**WHAT YOU WILL DO:** The lines below that include "street" are to be found and copied.

(DATASET RECORDS Opens)

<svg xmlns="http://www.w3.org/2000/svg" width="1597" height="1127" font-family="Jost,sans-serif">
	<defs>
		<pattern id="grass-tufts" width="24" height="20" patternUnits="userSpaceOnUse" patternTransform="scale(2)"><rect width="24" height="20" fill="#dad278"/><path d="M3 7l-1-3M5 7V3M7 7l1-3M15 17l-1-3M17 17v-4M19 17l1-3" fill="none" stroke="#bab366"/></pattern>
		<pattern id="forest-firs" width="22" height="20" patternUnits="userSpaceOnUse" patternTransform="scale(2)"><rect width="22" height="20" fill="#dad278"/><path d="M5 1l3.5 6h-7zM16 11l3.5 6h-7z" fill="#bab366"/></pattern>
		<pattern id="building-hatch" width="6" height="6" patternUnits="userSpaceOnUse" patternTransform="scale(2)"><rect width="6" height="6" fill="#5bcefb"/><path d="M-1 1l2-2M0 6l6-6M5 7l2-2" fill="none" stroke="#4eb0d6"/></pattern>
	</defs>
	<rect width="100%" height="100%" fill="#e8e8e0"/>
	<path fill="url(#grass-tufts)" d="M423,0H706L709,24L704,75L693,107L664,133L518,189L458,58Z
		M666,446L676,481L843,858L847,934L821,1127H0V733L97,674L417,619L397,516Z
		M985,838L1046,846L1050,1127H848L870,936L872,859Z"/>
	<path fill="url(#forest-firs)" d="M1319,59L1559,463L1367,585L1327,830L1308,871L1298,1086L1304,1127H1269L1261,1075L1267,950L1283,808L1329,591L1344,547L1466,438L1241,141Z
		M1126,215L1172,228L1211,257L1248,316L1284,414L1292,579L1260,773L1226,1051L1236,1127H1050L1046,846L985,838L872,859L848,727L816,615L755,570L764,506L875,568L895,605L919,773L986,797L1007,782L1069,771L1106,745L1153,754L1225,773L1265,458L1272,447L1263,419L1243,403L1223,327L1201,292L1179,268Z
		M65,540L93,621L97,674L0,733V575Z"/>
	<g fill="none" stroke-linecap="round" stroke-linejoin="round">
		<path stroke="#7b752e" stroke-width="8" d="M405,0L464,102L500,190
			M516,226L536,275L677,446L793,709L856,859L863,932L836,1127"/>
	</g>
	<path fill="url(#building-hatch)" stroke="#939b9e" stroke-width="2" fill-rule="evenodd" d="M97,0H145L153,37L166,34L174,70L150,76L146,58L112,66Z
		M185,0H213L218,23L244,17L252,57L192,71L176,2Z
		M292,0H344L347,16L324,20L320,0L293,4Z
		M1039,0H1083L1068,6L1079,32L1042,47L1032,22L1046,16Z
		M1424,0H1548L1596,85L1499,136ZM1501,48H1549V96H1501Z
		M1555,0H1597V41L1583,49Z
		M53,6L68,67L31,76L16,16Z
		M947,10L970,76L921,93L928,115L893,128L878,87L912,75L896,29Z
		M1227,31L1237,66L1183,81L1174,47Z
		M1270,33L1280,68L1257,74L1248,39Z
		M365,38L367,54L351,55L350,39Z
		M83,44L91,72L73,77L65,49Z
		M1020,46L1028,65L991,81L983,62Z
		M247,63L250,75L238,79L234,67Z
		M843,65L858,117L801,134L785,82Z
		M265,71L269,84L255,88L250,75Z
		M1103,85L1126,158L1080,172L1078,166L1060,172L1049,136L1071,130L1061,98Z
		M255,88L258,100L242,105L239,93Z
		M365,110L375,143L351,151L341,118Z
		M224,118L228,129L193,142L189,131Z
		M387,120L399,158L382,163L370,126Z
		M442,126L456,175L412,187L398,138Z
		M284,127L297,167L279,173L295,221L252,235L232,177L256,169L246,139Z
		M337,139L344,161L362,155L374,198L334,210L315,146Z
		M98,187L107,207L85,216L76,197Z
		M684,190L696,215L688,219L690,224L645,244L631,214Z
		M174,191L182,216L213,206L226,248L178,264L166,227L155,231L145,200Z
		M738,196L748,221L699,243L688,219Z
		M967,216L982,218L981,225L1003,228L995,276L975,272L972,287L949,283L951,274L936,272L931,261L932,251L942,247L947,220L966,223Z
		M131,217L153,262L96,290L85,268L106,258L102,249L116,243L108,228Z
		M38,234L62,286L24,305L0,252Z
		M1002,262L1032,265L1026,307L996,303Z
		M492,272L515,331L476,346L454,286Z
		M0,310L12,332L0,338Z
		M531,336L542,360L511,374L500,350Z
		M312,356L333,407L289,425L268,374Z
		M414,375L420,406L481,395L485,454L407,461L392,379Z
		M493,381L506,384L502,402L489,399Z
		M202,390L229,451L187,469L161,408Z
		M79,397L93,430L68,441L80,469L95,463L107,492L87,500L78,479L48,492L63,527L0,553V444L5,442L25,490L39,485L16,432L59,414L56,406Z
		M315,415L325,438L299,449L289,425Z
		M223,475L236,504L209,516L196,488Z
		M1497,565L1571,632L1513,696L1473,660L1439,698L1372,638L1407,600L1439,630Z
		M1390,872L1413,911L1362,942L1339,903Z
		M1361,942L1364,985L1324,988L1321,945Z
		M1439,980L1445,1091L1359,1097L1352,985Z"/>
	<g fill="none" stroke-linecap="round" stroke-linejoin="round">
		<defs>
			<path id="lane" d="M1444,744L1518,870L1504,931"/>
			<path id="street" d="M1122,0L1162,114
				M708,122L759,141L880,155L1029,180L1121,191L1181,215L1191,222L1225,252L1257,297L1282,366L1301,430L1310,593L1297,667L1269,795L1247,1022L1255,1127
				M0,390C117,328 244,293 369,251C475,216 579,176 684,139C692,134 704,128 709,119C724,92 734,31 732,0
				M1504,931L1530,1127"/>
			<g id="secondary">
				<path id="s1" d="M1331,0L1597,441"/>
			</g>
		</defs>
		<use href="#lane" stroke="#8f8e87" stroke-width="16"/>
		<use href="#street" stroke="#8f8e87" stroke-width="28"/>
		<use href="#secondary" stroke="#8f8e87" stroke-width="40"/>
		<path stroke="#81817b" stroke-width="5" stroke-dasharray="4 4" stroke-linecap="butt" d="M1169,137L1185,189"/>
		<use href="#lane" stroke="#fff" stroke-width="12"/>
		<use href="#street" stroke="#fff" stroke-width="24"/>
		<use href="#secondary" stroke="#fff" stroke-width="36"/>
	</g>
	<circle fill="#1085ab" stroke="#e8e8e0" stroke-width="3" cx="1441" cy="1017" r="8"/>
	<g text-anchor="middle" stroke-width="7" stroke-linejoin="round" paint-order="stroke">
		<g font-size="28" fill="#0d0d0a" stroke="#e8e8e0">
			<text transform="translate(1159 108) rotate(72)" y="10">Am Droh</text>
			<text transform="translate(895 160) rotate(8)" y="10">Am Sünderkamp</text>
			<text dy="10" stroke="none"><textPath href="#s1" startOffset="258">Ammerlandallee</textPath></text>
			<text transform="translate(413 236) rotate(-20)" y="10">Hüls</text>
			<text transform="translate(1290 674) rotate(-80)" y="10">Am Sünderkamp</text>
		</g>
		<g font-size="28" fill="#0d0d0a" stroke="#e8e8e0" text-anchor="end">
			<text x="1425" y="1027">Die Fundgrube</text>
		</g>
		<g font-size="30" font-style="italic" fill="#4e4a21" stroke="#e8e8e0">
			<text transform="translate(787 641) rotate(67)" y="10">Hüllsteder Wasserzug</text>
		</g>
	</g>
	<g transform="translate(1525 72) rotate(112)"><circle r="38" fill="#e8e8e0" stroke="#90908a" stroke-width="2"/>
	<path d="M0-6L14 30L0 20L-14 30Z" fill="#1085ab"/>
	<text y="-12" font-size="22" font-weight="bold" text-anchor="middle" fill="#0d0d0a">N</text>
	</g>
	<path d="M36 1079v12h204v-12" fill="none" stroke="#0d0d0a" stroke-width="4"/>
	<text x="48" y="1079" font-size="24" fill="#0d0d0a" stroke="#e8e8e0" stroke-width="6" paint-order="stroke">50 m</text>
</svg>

(DATASET RECORDS Closes)

**FINISHED EXERCISE:**
			<path id="street" d="M1122,0L1162,114
		<use href="#street" stroke="#8f8e87" stroke-width="28"/>
		<use href="#street" stroke="#fff" stroke-width="24"/>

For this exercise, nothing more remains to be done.